それを前提とすると、生活経営面から見た、社会の持続可能性に対する課題が何であるのかを明確にしなければならない、という問題意識を持つことができる。CELが行っている生活意識調査などを見ても、切実に感じているのは、身近な経済や健康、治安などの生活リスクである。環境やエネルギーなどは、長期的な課題であるが関心は高まりつつある。
従来、季刊誌「CEL」誌上などにおいて、(1)新興国の経済発展を含むグローバル経済化(2)環境やエネルギー面での制約(3)少子高齢社会における経済・社会構造の変化、あるいは(4)ICTの発展による生活への影響などを、大きな4つのトレンドと指摘してきた。そして、それらが社会の持続可能性に大きなインパクトを与えると主張してきた。
では、それに対して社会の持続可能性を維持するために必要なことは何であろうか。その中で、生活経営面から見た重要事項は何なのか。このような課題に取り組むことはCELの主要なミッションである。そこで、今一度、このことについて整理することを本稿の目的と定めた。
以下、課題の整理、その中での生活問題、あるべき方向性について論じていく。
−持続可能性のリスク(何が課題か)−
先に述べた4つのトレンドについては再三、繰り返していることであるが、改めてここで再検討をしておきたい。
(1)グローバル経済化
グローバル経済化に伴い、「資本の論理」が日本の経済活動全般に浸透し、資本など、経済資源の配分の効率性が徹底的に追求される。それは古い商慣行を見直すなどのよい面もあるが、従来型の経営と従業員との関係をよりビジネスライクにするなどの側面もある。被雇用者としての生活者にとっては賃金、あるいはそもそもの働く場自体が不安定化するなどの課題に直面する。

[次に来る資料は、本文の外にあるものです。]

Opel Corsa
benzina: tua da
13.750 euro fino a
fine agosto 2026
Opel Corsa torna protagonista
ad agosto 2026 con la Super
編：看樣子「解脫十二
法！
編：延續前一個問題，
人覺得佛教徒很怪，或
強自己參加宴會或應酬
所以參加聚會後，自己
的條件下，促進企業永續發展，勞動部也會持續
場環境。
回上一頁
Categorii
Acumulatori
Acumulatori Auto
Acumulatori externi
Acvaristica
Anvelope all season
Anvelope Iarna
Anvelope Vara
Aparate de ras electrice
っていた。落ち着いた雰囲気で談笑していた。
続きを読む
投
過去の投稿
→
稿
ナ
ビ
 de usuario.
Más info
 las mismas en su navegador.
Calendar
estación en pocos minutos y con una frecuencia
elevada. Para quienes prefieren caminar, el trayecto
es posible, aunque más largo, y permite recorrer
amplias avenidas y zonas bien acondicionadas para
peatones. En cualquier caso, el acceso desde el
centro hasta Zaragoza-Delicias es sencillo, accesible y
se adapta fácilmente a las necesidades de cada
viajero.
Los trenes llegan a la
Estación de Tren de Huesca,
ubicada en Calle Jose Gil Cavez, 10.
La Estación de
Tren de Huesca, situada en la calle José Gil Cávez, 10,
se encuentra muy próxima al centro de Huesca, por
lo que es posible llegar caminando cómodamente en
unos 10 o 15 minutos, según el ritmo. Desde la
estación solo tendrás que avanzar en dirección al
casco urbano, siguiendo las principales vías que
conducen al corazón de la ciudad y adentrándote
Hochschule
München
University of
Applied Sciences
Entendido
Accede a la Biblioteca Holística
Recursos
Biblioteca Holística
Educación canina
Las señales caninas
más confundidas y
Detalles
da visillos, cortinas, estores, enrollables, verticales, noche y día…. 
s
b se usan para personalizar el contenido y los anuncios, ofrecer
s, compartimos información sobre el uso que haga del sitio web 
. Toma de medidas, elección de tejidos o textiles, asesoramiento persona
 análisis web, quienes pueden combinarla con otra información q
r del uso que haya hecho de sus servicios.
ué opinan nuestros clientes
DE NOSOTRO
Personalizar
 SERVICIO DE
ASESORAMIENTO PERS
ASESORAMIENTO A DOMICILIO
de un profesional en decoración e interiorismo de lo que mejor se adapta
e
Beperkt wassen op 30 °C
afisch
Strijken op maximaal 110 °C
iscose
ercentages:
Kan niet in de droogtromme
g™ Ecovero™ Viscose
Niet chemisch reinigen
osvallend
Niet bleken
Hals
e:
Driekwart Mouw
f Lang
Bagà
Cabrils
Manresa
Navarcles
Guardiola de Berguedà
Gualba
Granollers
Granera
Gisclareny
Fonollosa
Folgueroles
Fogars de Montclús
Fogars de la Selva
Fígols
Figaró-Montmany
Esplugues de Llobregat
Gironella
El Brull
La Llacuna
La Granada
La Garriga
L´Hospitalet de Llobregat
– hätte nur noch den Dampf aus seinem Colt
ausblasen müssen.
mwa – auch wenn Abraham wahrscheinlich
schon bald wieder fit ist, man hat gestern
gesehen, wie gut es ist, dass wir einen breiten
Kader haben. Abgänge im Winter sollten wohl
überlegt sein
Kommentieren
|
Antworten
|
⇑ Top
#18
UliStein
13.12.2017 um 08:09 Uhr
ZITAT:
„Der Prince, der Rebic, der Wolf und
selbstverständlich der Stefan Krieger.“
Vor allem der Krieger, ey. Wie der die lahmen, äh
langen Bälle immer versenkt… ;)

特に従来、長期雇用が主流であった、中堅規模以上の企業労働者(社会での中間層を形成する主体)にとって、新しい職を見つけるという意味での労働市場が日本では十分に発達しておらず、いったん失職すると、以前と同様の雇用条件を期待することは難しい状況に陥る。
さらにグローバル経済化のもう一つの現象として、従来の発展途上国が成長段階に入りつつあるということが指摘できる。特にBRICsはそれぞれの人口規模が大きく、世界経済に与えるインパクトもそれだけ大きい。そしてその後にはVISTA、N−11(両者は一部重なっている)などが控えている。